Bermuara dari pemikiran
tersebut, muncul beragam gagasan tentang partisipasi, representasi, ataupun
kebijakan yang berperspektif perempuan dalam konteks demokratisasi yang
berpihak pada kalangan minoritas dan kelompok marjinal. Politik perempuan
adalah politik pemihakan pada yang lemah, tertinggal, dan mereka yang papa.
Landasannya adalah
konsepsi power-relations yang berdimensi jender yang melihat ketimpangan
dalam akses, partisipasi, alokasi sumber daya, ataupun kepemimpinan bagi
perempuan di arena politik.
Dengan landasan tersebut,
politik perempuan kemudian dijalankan lewat beragam prakarsa dan inisiatif.

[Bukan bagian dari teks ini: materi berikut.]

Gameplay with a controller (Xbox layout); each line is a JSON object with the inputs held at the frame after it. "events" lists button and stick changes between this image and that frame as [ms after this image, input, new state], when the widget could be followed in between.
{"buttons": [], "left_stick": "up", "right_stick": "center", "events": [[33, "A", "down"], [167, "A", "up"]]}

Tujuannya adalah untuk mengubah politik maskulin dan mentransformasikan
kehidupan politik menjadi lebih baik. Prinsip kesetaraan dan keadilan dalam
ruang demokrasi adalah justifikasi paling kokoh sebagai landasan partisipasi
perempuan di arena politik (Judith Squires, 2007, J Jaquette 1984, 1989,
2009).
Kemunduran
Politik perempuan di
Indonesia pasca-Reformasi mencatat kontribusi gerakan perempuan pada proses
demokratisasi lewat beragam inisiatif dan prakarsa dalam bentuk
kebijakan/regulasi, seperti afirmasi untuk perempuan di arena politik formal
(kuota 30 persen perempuan), pengarus-utamaan jender (PUG) melalui Inpres No
9/2000, juga regulasi nasional dan lokal untuk pemberdayaan, kesejahteraan,
dan keadilan.
Selain itu, ada
pembentukan women policy agency di tiap institusi strategis pengambilan
keputusan untuk memastikan hadirnya kebijakan negara yang ramah pada
kepentingan perempuan serta meningkatnya peran serta perempuan sebagai aktor
politik di pentas nasional dan lokal.
Hari-hari ini, fenomena
politik emak-emak dicirikan dengan polarisasi tajam dan saling dibenturkan
antara kelompok pro-Jokowi/Ma’ruf Amin dan yang pro-Prabowo/Sandiaga Uno,
sungguh merupakan kemunduran atau setback dari politik perempuan yang kita
kenal selama ini.
Baik pendukung
Jokowi/Ma’ruf Amin yang menamai dirinya sebagai EMJI maupun pendukung
Prabowo/Sandiaga Uno yang menamai diri BEMI sama-sama kembali menjadikan
politik perempuan sebagai subordinasi dari politik kepartaian yang maskulin,
yang bertahun-tahun ditolak gerakan perempuan.
Gerakan politik emak-emak
pada kenyataannya justru kembali memarjinalkan perempuan hanya sebagai obyek
kepanjangan tangan dari kepentingan jangka pendek kekuasaan, terutama
kepentingan partai politik/koalisi parpol untuk kepentingan elektoral.
Atasi
tantangan
Tantangan besar yang
dihadapi Indonesia saat ini adalah meningkatkan kualitas demokrasi di tengah
masalah korupsi politik, partai yang gagal berfungsi, oligarki, dan politik
dinasti yang saling berkelindan. Tantangan itu masih ditambah tantangan
masalah kebangsaan (nasionalisme) di tengah masyarakat yang terbelah dan
terpolarisasi sebagai dampak politik identitas.
Indonesia sebagai negara
majemuk hari ini harus menghadapi isu populisme, SARA (politik identitas)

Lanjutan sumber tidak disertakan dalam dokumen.